Transformer with a Parallel Decoder for Image Captioning
Peilang Wei,Xu Liu,Jun Luo,Huayan Pu,Xiaoxu Huang,Shilong Wang,Huajun Cao,Shouhong Yang,Xu Zhuang,Jason Wang,Hong Yue,Cheng Ji,Mingliang Zhou
DOI: https://doi.org/10.1142/s0218001423540290
IF: 1.261
2024-01-01
International Journal of Pattern Recognition and Artificial Intelligence
Abstract:In this paper, a parallel decoder and a word group prediction module are proposed to speed up decoding and improve the effect of captions. The features of the image extracted by the encoder are linearly projected to different word groups, and then a unique relaxed mask matrix is designed to improve the decoding speed and the caption effect. First, since image captioning is composed of many words, sentences can also be broken down into word groups or words according to their syntactic structure, and we achieve this function through constituency parsing. Second, we make full use of the extracted features to predict the size of word groups.

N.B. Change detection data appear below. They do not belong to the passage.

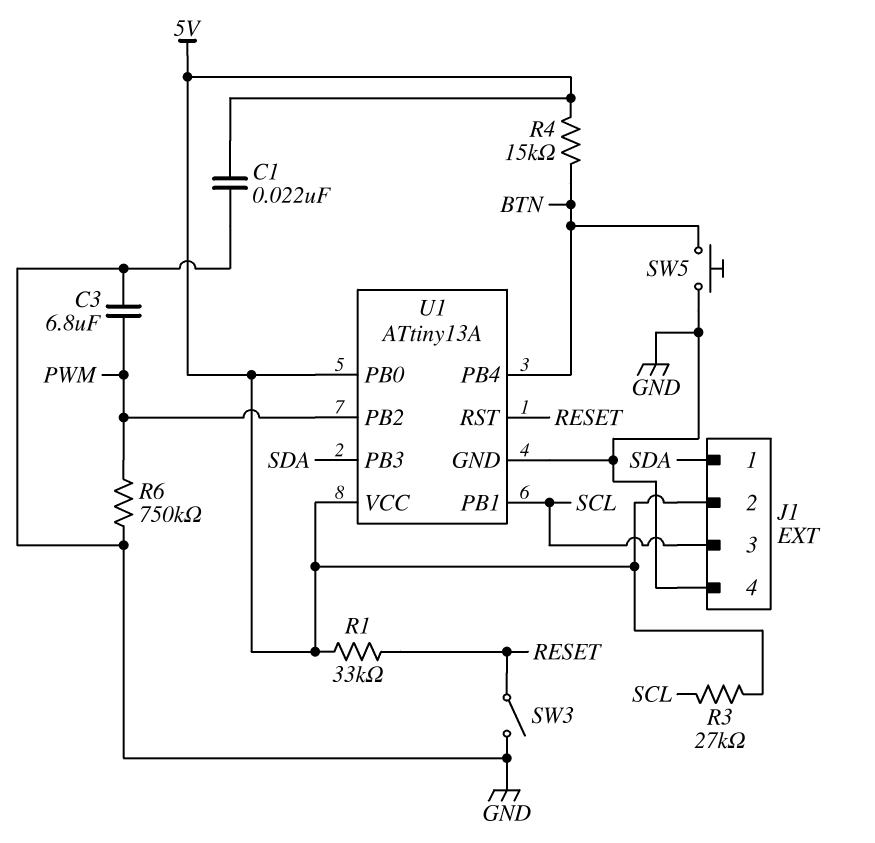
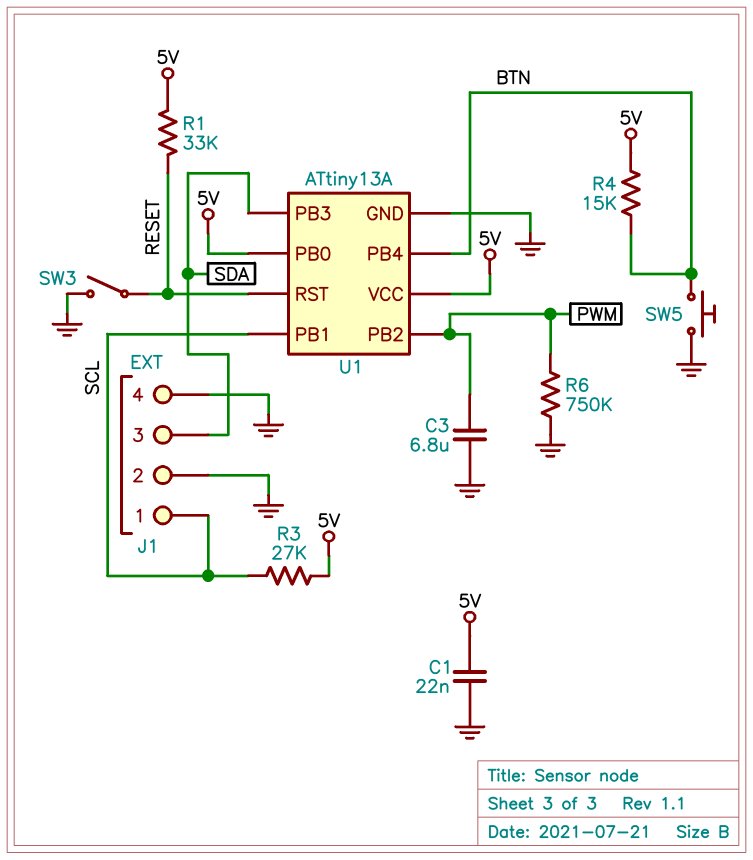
J1 pin 1: SDA -> SCL
J1 pin 2: 5V -> GND
J1 pin 3: SCL -> SDA

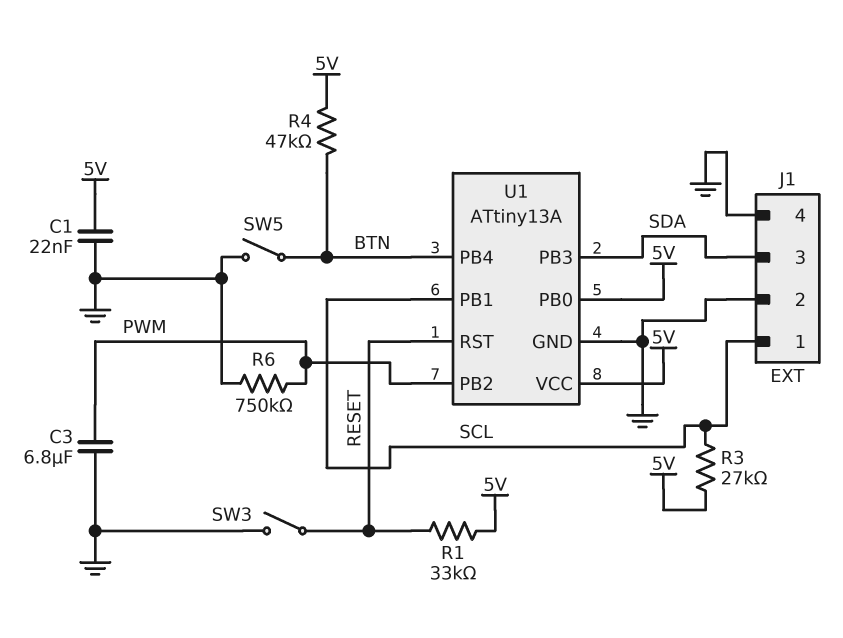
R4: 15k (5V, BTN) -> 47k (5V, BTN)
SW5: button (BTN, GND) -> switch (BTN, GND)

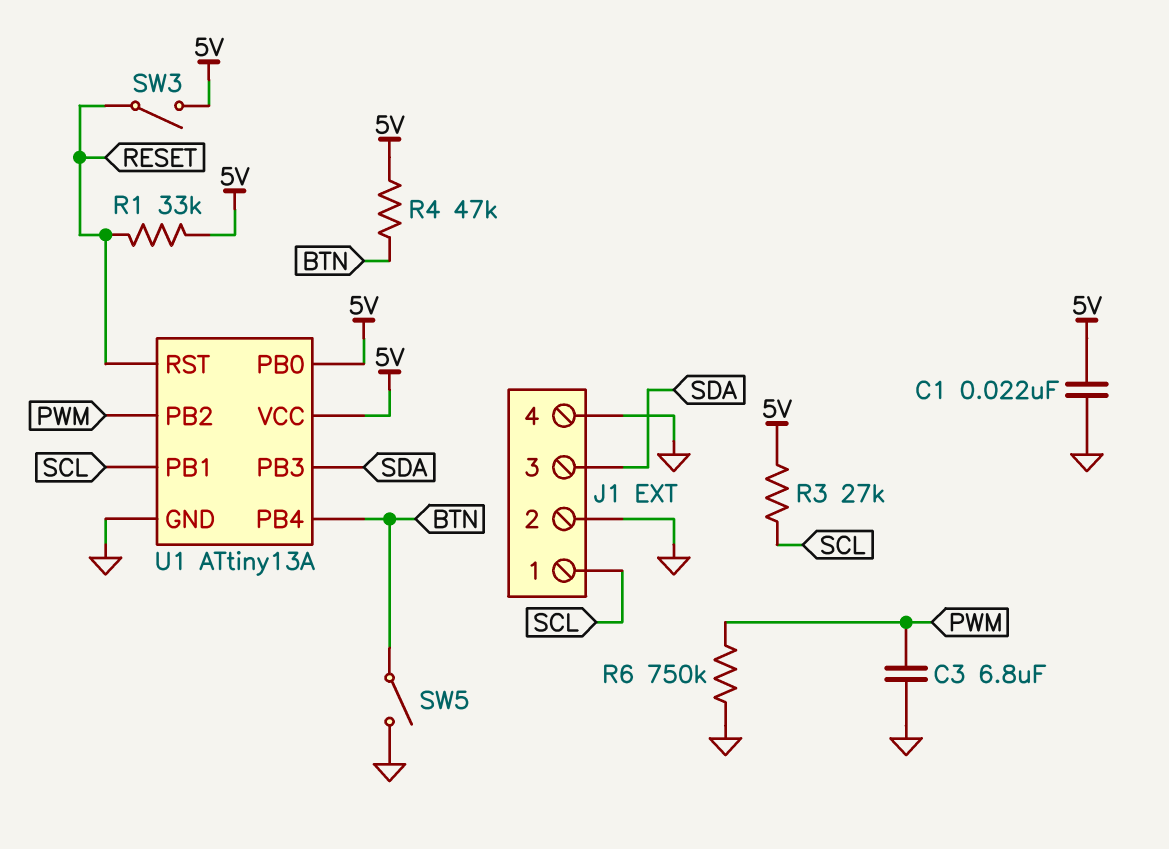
SW3: switch (GND, RESET) -> switch (5V, RESET)

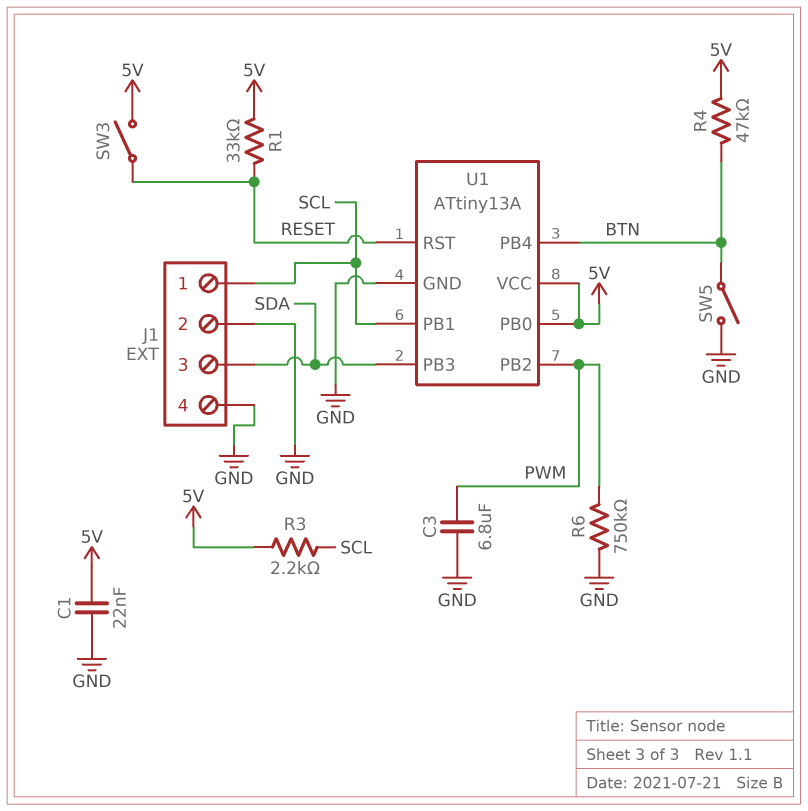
R3: 27k (5V, SCL) -> 2.2k (5V, SCL)

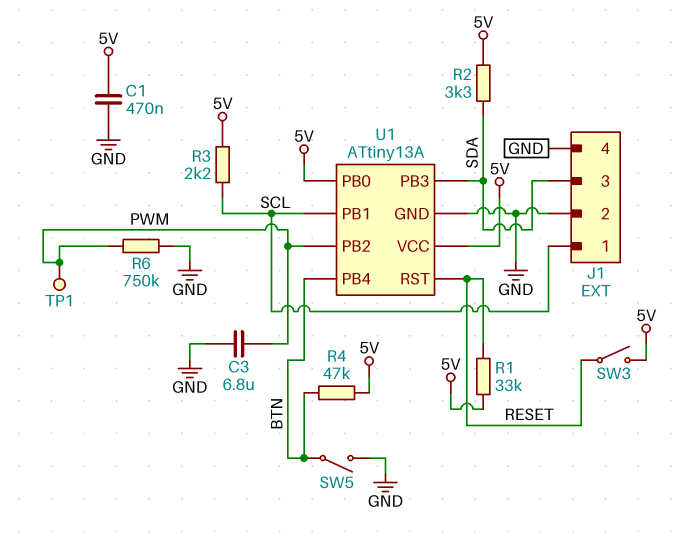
C1: 22nF (5V, GND) -> 470nF (5V, GND)
R2: none -> 3.3k (5V, SDA)
TP1: none -> test point (PWM)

Then, a new embedding representing the information of the word is proposed based on word embedding. Finally, with the help of word groups, we design a mask matrix to modify the decoding process so that each step of the model can produce one or more words in parallel. Experiments on public datasets demonstrate that our method can reduce the time complexity while maintaining competitive performance.